Variable column numbers (metadata) during File Import

Vikas Jain · Post by **Vikas Jain** » Wed Apr 29, 2009 12:19 pm

Hi all,
I have to import a file with unknown number of columns in a parallel job. By unknown # of columns, I mean that the meta data information may be different for the same file for different runs. If I use Seq file stage and enable RCP and only give one column name, it rejects all others. If I give max possible no. of columns ( say 60) it rejects the record altogether for the case when it is < 60. I am not sure if it can be achieved by other file stages as well.
Is there any way I can get this working.
Also, I read couple of posts in the forum, but could not find any solution. Kindly help, if you have any approach.

sbass1 · Post by **sbass1** » Wed Apr 29, 2009 11:35 pm

Caveat: I only have DS 7.5.x Server perspective.

One approach: read the entire line as one long string, use a loop plus the field function to extract each delimited field, exit loop when done.

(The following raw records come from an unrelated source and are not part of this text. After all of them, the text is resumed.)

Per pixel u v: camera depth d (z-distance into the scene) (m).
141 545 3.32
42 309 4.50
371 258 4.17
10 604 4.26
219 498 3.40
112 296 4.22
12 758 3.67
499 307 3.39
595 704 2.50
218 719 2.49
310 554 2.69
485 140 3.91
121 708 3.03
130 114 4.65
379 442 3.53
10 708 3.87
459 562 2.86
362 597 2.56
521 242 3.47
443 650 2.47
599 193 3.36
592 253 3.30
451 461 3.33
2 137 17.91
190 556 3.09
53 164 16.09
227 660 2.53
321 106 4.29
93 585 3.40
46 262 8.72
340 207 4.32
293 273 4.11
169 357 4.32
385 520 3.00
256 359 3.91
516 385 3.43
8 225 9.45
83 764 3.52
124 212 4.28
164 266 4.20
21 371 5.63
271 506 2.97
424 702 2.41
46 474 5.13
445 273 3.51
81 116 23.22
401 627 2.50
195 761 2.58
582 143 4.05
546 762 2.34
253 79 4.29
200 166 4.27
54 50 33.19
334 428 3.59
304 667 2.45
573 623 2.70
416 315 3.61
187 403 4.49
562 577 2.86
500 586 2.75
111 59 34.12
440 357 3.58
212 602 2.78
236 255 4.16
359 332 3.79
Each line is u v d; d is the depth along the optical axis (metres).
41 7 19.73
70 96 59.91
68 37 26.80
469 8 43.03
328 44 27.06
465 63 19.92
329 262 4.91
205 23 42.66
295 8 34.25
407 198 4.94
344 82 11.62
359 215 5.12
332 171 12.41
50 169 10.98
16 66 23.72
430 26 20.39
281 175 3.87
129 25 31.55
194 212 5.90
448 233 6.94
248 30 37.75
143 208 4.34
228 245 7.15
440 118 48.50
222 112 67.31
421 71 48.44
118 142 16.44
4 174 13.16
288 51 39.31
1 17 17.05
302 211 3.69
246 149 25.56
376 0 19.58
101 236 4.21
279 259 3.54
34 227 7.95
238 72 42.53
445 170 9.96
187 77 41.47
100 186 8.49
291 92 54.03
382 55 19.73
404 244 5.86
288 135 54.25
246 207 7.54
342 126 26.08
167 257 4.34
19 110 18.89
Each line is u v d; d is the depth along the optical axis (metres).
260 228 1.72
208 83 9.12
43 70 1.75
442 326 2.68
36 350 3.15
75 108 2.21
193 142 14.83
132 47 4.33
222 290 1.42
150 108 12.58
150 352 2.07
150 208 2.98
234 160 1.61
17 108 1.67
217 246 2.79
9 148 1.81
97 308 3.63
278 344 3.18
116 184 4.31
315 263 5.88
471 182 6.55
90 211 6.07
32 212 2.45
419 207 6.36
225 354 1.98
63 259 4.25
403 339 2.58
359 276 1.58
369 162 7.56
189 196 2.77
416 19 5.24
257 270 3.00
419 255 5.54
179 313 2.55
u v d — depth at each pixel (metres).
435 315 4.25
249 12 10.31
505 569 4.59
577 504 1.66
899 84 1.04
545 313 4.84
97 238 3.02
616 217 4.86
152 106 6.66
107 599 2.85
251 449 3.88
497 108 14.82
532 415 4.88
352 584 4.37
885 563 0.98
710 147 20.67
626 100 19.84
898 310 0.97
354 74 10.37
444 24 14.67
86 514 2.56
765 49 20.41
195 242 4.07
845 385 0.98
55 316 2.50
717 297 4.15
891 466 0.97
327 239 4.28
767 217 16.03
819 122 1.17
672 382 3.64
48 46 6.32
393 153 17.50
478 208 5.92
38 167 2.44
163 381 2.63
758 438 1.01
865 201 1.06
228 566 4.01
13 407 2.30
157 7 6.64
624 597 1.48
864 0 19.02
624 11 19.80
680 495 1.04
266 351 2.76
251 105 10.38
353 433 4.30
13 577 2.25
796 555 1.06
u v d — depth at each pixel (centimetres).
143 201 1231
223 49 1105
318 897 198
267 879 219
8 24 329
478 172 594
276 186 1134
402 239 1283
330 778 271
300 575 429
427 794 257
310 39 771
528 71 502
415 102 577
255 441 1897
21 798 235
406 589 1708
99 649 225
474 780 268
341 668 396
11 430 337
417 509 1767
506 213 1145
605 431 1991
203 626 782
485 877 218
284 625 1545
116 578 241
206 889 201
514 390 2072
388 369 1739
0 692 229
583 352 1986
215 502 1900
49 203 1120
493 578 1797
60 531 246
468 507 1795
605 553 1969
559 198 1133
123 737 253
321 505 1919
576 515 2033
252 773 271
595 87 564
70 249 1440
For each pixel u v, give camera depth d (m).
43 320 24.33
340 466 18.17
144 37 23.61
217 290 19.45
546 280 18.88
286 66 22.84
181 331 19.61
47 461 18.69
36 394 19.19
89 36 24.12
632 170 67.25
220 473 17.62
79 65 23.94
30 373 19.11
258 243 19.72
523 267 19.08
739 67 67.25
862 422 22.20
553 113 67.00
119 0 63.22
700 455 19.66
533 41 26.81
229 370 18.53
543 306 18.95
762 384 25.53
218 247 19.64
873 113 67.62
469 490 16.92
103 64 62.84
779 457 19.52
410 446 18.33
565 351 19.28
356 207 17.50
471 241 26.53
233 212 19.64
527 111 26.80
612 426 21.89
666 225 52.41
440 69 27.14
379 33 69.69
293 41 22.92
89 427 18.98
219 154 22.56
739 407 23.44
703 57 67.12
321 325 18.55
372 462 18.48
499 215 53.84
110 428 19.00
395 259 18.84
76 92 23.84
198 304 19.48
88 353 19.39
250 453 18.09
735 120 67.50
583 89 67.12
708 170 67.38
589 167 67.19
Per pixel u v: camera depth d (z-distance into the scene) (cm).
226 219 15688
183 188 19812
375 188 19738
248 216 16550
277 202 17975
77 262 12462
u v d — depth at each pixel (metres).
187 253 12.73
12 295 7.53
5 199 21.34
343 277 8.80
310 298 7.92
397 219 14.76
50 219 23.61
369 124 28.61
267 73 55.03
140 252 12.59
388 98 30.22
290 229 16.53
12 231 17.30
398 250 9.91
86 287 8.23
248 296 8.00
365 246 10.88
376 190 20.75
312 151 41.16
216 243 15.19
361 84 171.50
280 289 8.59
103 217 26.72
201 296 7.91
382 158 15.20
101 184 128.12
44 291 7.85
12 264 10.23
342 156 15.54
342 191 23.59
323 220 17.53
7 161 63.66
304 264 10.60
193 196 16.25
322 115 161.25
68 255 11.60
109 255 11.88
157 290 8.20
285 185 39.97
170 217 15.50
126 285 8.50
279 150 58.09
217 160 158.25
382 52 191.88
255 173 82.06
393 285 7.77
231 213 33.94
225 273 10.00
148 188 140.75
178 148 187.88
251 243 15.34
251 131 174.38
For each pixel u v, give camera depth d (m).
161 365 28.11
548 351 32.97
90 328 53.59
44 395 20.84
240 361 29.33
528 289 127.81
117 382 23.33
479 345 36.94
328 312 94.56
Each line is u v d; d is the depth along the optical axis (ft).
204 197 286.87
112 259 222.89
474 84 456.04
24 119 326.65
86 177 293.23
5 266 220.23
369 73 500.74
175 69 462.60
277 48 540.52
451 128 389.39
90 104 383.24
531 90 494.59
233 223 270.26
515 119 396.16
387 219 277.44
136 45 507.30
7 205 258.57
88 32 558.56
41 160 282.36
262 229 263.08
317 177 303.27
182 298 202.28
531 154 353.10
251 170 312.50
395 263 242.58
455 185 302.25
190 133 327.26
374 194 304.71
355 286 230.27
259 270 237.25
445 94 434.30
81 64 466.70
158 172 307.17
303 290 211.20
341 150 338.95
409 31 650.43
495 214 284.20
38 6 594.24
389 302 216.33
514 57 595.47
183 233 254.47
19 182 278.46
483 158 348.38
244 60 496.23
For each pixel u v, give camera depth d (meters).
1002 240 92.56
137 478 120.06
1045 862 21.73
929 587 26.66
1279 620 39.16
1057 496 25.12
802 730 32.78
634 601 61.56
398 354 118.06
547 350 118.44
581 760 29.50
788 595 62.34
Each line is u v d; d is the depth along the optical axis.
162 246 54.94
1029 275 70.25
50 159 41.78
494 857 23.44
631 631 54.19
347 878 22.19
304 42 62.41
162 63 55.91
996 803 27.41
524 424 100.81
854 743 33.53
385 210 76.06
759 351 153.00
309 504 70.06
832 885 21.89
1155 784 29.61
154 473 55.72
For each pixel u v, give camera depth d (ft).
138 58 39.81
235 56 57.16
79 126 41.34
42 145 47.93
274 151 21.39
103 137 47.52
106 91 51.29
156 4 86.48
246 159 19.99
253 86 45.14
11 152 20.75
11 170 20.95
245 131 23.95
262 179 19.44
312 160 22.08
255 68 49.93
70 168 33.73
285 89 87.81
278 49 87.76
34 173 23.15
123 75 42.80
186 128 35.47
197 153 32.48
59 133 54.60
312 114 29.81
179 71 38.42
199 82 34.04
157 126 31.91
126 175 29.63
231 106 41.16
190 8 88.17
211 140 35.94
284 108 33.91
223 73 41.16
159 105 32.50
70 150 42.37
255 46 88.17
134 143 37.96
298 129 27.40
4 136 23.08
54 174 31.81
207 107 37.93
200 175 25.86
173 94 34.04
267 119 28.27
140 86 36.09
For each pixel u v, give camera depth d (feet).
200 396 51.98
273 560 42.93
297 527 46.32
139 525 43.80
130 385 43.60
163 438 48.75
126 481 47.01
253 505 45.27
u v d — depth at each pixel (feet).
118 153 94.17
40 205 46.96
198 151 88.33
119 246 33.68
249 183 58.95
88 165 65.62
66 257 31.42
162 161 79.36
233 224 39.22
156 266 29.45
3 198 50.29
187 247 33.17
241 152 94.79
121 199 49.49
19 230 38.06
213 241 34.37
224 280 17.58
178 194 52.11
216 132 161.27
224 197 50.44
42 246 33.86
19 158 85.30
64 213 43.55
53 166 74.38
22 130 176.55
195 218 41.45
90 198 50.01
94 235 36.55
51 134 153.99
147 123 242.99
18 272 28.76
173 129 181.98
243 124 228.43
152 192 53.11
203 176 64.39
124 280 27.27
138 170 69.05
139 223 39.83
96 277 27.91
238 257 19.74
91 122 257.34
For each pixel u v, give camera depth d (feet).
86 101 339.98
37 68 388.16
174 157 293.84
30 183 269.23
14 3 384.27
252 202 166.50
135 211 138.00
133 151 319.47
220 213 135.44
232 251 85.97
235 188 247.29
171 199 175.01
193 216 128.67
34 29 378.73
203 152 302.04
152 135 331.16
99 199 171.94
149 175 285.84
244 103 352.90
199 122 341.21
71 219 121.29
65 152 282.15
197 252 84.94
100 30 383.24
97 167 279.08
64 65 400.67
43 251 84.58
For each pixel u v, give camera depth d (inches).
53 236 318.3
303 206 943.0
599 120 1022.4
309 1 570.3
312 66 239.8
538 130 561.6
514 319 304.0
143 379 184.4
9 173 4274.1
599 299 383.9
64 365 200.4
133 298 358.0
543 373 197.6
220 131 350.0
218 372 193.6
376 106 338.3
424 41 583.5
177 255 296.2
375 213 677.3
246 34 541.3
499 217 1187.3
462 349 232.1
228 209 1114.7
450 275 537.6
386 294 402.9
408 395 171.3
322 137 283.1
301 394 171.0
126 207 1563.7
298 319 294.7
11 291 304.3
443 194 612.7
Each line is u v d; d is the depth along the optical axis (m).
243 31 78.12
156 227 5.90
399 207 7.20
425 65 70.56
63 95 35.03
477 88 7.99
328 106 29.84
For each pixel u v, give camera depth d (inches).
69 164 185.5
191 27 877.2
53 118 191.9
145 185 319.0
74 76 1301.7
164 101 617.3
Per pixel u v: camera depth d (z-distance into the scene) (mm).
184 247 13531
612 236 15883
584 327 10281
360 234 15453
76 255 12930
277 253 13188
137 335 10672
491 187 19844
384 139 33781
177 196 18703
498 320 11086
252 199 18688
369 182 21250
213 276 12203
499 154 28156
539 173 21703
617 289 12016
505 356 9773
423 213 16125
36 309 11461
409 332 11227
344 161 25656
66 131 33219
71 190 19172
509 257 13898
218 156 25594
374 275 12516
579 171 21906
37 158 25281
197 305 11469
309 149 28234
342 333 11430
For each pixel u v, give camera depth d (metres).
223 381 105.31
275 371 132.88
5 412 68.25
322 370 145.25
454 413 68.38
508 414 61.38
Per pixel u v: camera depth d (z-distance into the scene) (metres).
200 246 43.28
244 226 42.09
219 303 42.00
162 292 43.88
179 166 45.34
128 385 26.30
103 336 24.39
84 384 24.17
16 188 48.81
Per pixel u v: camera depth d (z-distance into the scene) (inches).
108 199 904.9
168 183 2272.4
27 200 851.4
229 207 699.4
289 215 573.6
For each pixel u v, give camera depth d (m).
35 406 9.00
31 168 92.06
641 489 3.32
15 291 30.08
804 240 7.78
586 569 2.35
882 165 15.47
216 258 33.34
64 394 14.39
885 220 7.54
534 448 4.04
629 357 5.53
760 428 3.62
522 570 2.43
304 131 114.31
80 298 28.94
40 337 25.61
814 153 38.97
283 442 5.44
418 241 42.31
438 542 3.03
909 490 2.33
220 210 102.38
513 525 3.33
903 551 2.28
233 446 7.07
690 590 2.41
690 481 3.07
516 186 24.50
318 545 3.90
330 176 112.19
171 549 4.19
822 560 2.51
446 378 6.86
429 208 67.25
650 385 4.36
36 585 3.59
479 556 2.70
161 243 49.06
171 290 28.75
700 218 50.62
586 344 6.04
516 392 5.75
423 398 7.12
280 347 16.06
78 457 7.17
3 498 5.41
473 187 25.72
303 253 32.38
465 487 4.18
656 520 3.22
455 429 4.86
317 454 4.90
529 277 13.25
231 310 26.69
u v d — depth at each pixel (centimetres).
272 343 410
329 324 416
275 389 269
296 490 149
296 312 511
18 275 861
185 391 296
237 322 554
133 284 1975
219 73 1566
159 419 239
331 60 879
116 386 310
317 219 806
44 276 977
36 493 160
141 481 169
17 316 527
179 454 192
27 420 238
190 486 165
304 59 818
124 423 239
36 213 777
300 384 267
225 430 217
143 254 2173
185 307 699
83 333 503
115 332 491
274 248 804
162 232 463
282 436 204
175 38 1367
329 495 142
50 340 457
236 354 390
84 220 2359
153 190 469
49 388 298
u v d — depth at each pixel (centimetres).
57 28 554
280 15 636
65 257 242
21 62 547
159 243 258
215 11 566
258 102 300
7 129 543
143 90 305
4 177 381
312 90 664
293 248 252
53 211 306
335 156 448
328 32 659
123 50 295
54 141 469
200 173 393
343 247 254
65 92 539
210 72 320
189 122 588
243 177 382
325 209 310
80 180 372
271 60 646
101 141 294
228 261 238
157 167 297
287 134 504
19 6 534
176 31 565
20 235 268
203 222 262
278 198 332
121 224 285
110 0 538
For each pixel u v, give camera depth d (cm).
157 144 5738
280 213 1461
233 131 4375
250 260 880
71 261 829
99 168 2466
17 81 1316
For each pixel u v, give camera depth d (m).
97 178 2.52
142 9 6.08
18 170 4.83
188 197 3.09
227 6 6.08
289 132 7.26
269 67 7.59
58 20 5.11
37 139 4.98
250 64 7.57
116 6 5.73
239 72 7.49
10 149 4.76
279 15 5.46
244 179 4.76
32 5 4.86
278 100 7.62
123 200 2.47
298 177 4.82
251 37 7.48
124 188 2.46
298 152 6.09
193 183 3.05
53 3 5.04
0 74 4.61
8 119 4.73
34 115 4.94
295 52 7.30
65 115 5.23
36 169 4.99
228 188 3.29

Second approach: use a sed or awk script to normalize your file to the largest common denominator. If your delimiter is a tilde, this will give the number of tildes in your file:

This snippet will count the number of delimiters in the first 5 lines of a file. Adjust as necessary.

Code: Select all

for f in $*
do
   printf "$f\n"
   head -5 $f | awk -F'~' '{print NF-1}'
done

then add the number of tildes to pad out your file to the desired number.

HTH...